• [Records shown]:
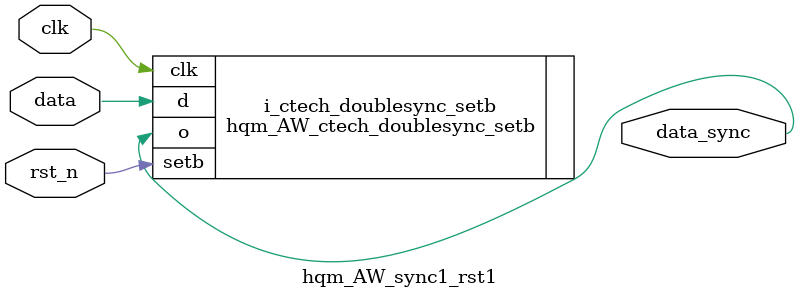
<source format=sv>

module hqm_AW_sync1_rst1
(
     input  logic               clk
    ,input  logic               rst_n
    ,input  logic               data

    ,output logic               data_sync
);

//-----------------------------------------------------------------------------------------------------
// collage-pragma translate_off


  hqm_AW_ctech_doublesync_setb i_ctech_doublesync_setb (

     .clk   (clk)
    ,.setb  (rst_n)
    ,.d     (data)

    ,.o     (data_sync)
  );

// collage-pragma translate_on
endmodule // AW_sync1_rst1


</source>
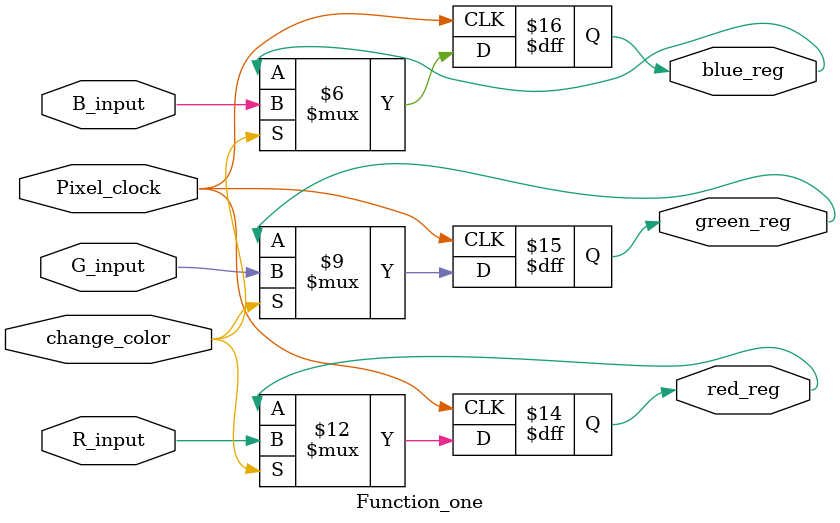
<source format=v>
module Function_one(
    input Pixel_clock,
	 input R_input,
	 input G_input,
	 input B_input,
	 input change_color,
    output reg red_reg=1'b0,
    output reg green_reg=1'b0,
    output reg blue_reg=1'b0
    );
	 


always@(posedge Pixel_clock)
begin
	 if(change_color)
	 begin
	     red_reg<=R_input;
		  green_reg<=G_input;
		  blue_reg<=B_input;
	 end
	 else
	 begin
	     red_reg<=red_reg;
		  green_reg<=green_reg;
		  blue_reg<=blue_reg;
	 end
end


endmodule

</source>
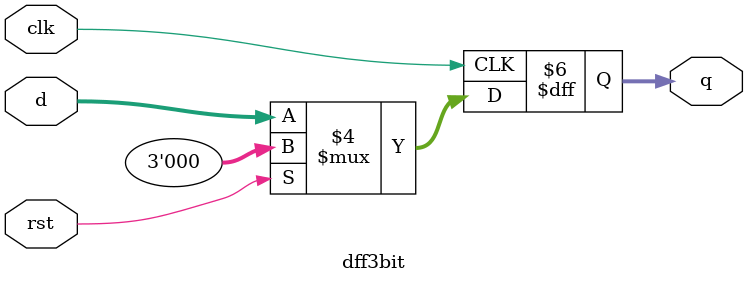
<source format=v>
`timescale 1ns / 1ps

module dff3bit (clk,rst,d,q);
  input clk;
  input rst;
  input[2:0] d;
  output reg[2:0] q;

  always @(posedge clk)
		begin
		  if(rst==1) 
			begin
				q<=0;
			end
		  else 
			begin 
				q<=d;
			end
		end

endmodule

</source>
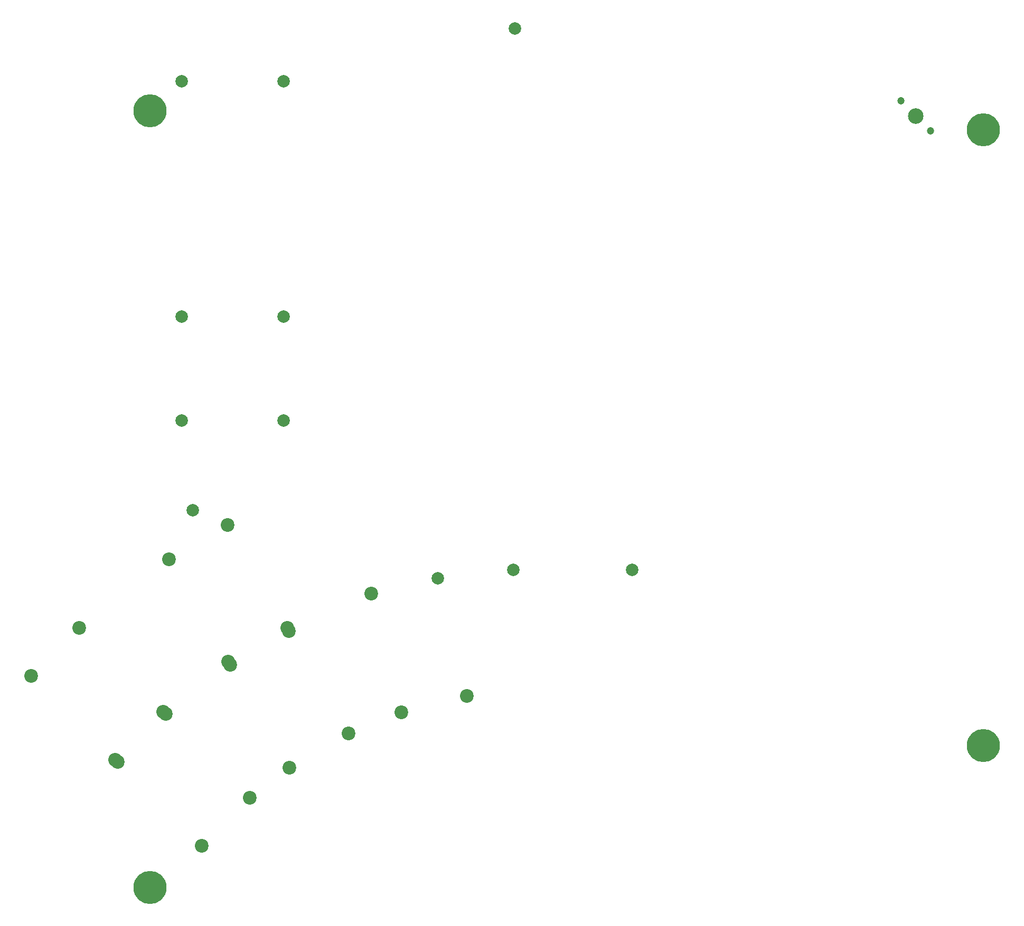
<source format=gbs>
%TF.GenerationSoftware,KiCad,Pcbnew,5.1.12-84ad8e8a86~92~ubuntu20.04.1*%
%TF.CreationDate,2021-11-17T01:50:02+01:00*%
%TF.ProjectId,LergoTopPlate_FR4_Rails,4c657267-6f54-46f7-9050-6c6174655f46,v1.A*%
%TF.SameCoordinates,Original*%
%TF.FileFunction,Soldermask,Bot*%
%TF.FilePolarity,Negative*%
%FSLAX46Y46*%
G04 Gerber Fmt 4.6, Leading zero omitted, Abs format (unit mm)*
G04 Created by KiCad (PCBNEW 5.1.12-84ad8e8a86~92~ubuntu20.04.1) date 2021-11-17 01:50:02*
%MOMM*%
%LPD*%
G01*
G04 APERTURE LIST*
%ADD10C,2.200000*%
%ADD11C,2.000000*%
%ADD12C,5.300000*%
%ADD13C,1.200000*%
%ADD14C,2.500000*%
G04 APERTURE END LIST*
D10*
X138917245Y-131422627D03*
X134142390Y-112413135D03*
X149488850Y-128767223D03*
X121005544Y-140304150D03*
X111205544Y-123330052D03*
X130445220Y-134854150D03*
X120645220Y-117880052D03*
X106945463Y-152886146D03*
X93086171Y-139026854D03*
X114652927Y-145178682D03*
X100793635Y-131319390D03*
X93475079Y-139415762D03*
X79615787Y-125556470D03*
X101182543Y-131708298D03*
X87323251Y-117849006D03*
X111480544Y-123806366D03*
X101680544Y-106832268D03*
X120920220Y-118356366D03*
X111120220Y-101382268D03*
D11*
X156923750Y-108575000D03*
D12*
X98638899Y-34932171D03*
X98638899Y-159529137D03*
X232220381Y-136740000D03*
X232220381Y-37928844D03*
D11*
X175973750Y-108595000D03*
X144793444Y-109920811D03*
X105500000Y-99000000D03*
X157143750Y-21659375D03*
D13*
X223818750Y-38103125D03*
X219056250Y-33340625D03*
D14*
X221437500Y-35721875D03*
D11*
X120043750Y-84581250D03*
X103756250Y-30157500D03*
X103756250Y-67912500D03*
X120043750Y-67912500D03*
X120043750Y-30157500D03*
X103756250Y-84581250D03*
M02*

</source>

• [Aim of the task]: Above are records to transcribe exactly; leave their pictures out.

• [Task output]:
<source format=sv>

module hqm_AW_sync1_rst1
(
     input  logic               clk
    ,input  logic               rst_n
    ,input  logic               data

    ,output logic               data_sync
);

//-----------------------------------------------------------------------------------------------------
// collage-pragma translate_off


  hqm_AW_ctech_doublesync_setb i_ctech_doublesync_setb (

     .clk   (clk)
    ,.setb  (rst_n)
    ,.d     (data)

    ,.o     (data_sync)
  );

// collage-pragma translate_on
endmodule // AW_sync1_rst1


</source>
<source format=v>
module Function_one(
    input Pixel_clock,
	 input R_input,
	 input G_input,
	 input B_input,
	 input change_color,
    output reg red_reg=1'b0,
    output reg green_reg=1'b0,
    output reg blue_reg=1'b0
    );
	 


always@(posedge Pixel_clock)
begin
	 if(change_color)
	 begin
	     red_reg<=R_input;
		  green_reg<=G_input;
		  blue_reg<=B_input;
	 end
	 else
	 begin
	     red_reg<=red_reg;
		  green_reg<=green_reg;
		  blue_reg<=blue_reg;
	 end
end


endmodule

</source>
<source format=v>
`timescale 1ns / 1ps

module dff3bit (clk,rst,d,q);
  input clk;
  input rst;
  input[2:0] d;
  output reg[2:0] q;

  always @(posedge clk)
		begin
		  if(rst==1) 
			begin
				q<=0;
			end
		  else 
			begin 
				q<=d;
			end
		end

endmodule

</source>
<source format=gbs>
%TF.GenerationSoftware,KiCad,Pcbnew,5.1.12-84ad8e8a86~92~ubuntu20.04.1*%
%TF.CreationDate,2021-11-17T01:50:02+01:00*%
%TF.ProjectId,LergoTopPlate_FR4_Rails,4c657267-6f54-46f7-9050-6c6174655f46,v1.A*%
%TF.SameCoordinates,Original*%
%TF.FileFunction,Soldermask,Bot*%
%TF.FilePolarity,Negative*%
%FSLAX46Y46*%
G04 Gerber Fmt 4.6, Leading zero omitted, Abs format (unit mm)*
G04 Created by KiCad (PCBNEW 5.1.12-84ad8e8a86~92~ubuntu20.04.1) date 2021-11-17 01:50:02*
%MOMM*%
%LPD*%
G01*
G04 APERTURE LIST*
%ADD10C,2.200000*%
%ADD11C,2.000000*%
%ADD12C,5.300000*%
%ADD13C,1.200000*%
%ADD14C,2.500000*%
G04 APERTURE END LIST*
D10*
X138917245Y-131422627D03*
X134142390Y-112413135D03*
X149488850Y-128767223D03*
X121005544Y-140304150D03*
X111205544Y-123330052D03*
X130445220Y-134854150D03*
X120645220Y-117880052D03*
X106945463Y-152886146D03*
X93086171Y-139026854D03*
X114652927Y-145178682D03*
X100793635Y-131319390D03*
X93475079Y-139415762D03*
X79615787Y-125556470D03*
X101182543Y-131708298D03*
X87323251Y-117849006D03*
X111480544Y-123806366D03*
X101680544Y-106832268D03*
X120920220Y-118356366D03*
X111120220Y-101382268D03*
D11*
X156923750Y-108575000D03*
D12*
X98638899Y-34932171D03*
X98638899Y-159529137D03*
X232220381Y-136740000D03*
X232220381Y-37928844D03*
D11*
X175973750Y-108595000D03*
X144793444Y-109920811D03*
X105500000Y-99000000D03*
X157143750Y-21659375D03*
D13*
X223818750Y-38103125D03*
X219056250Y-33340625D03*
D14*
X221437500Y-35721875D03*
D11*
X120043750Y-84581250D03*
X103756250Y-30157500D03*
X103756250Y-67912500D03*
X120043750Y-67912500D03*
X120043750Y-30157500D03*
X103756250Y-84581250D03*
M02*

</source>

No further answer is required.